In 2016, Call of Duty: Infinite Warfares "Zombies" mode features David Hasselhoff reprising his role as Michael Knight, appearing as the games map "Zombies in Spaceland"'s DJ. The Knight Rider theme plays in game and many references to the series and KITT are made.

In 2024, Hasbro would release a new Knight Rider-themed toy in their Transformers Collaborative range. Officially licensed by General Motors, the toy includes an electronic soundbox and a series of LEDs representing K.I.T.T.'s strobe lights. The robot mode stands at 6 inches in height at is molded to feature specific details of David Hasselhoff's on-screen costume for Michael Knight.

==Film adaptation==
In March 2002, Revolution Studios announced a partnership with Mayhem Pictures to create a film adaptation of the television series. The film would be re-designed to be similar to Revolution's previous project, XXX. Series creator Glen A. Larson was hired to write the first script draft, with the series' lead actor David Hasselhoff attached as an advisor and also have an onscreen role. In April 2003, Revolution Studios hired screenwriters David Elliott and Paul Lovett to pen the film's script. In April 2004, the premise of the film was described as having Hasselhoff reprise his role as Michael Knight, now the mentor to the protagonist as Devon Miles mentored Knight in the television series. The protagonist would be Knight's son, inheriting his father's role and driving the vehicle KITT. The producers' choice for the role was actor Ben Affleck.

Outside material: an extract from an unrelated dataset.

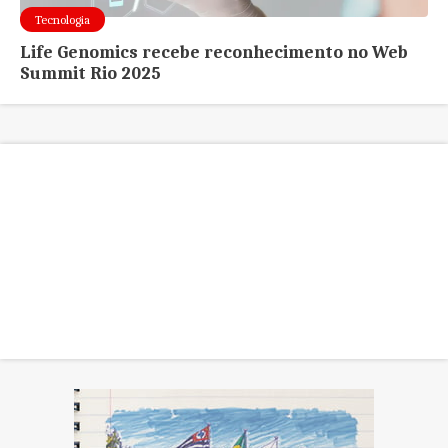
Tecnologia
Life Genomics recebe reconhecimento no Web
Summit Rio 2025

In May 2006, The Weinstein Company acquired film rights to adapt Knight Rider from series creator Larson. He expressed his interest in the film adaptation as a potential franchise property. The following September, Hasselhoff invited actor Orlando Bloom to portray Knight's son in the film adaptation, but Bloom turned down the offer. In April 2007, Hasselhoff said, that the film was in development at Miramax, and that he would at least have a cameo in the film.

On June 26, 2013, Brad Copeland was writing a script for a Knight Rider film after beating out Travis Beacham, Alex Kurtzman and Roberto Orci.

On February 13, 2014, Schmoes Know reported that actors Chris Pratt and Danny McBride were in talks for roles and may use a sort of action-comedy hybrid in the same vein as 21 Jump Street.

In December 2015, a media report indicated that a new web series named Knight Rider Heroes was in the works and would include David Hasselhoff. This concept was never completed or released. The project is believed to be abandoned.

In August 2020, Deadline reported that Spyglass Media Group has teamed with Atomic Monster’s James Wan and Michael Clear to develop the film with Judson Scott serving as executive producer and TJ Fixman adapting the screenplay.

In August 2025, The Hollywood Reporter reported that Cobra Kai creators Jon Hurwitz, Hayden Schlossberg, and Josh Heald are in talks to write and produce a feature film at Universal Pictures, the former two aiming to direct. The film is additionally produced by 87North Productions and Spyglass Media Group and continues off a previous script penned by Kevin Burrows and Matt Mider.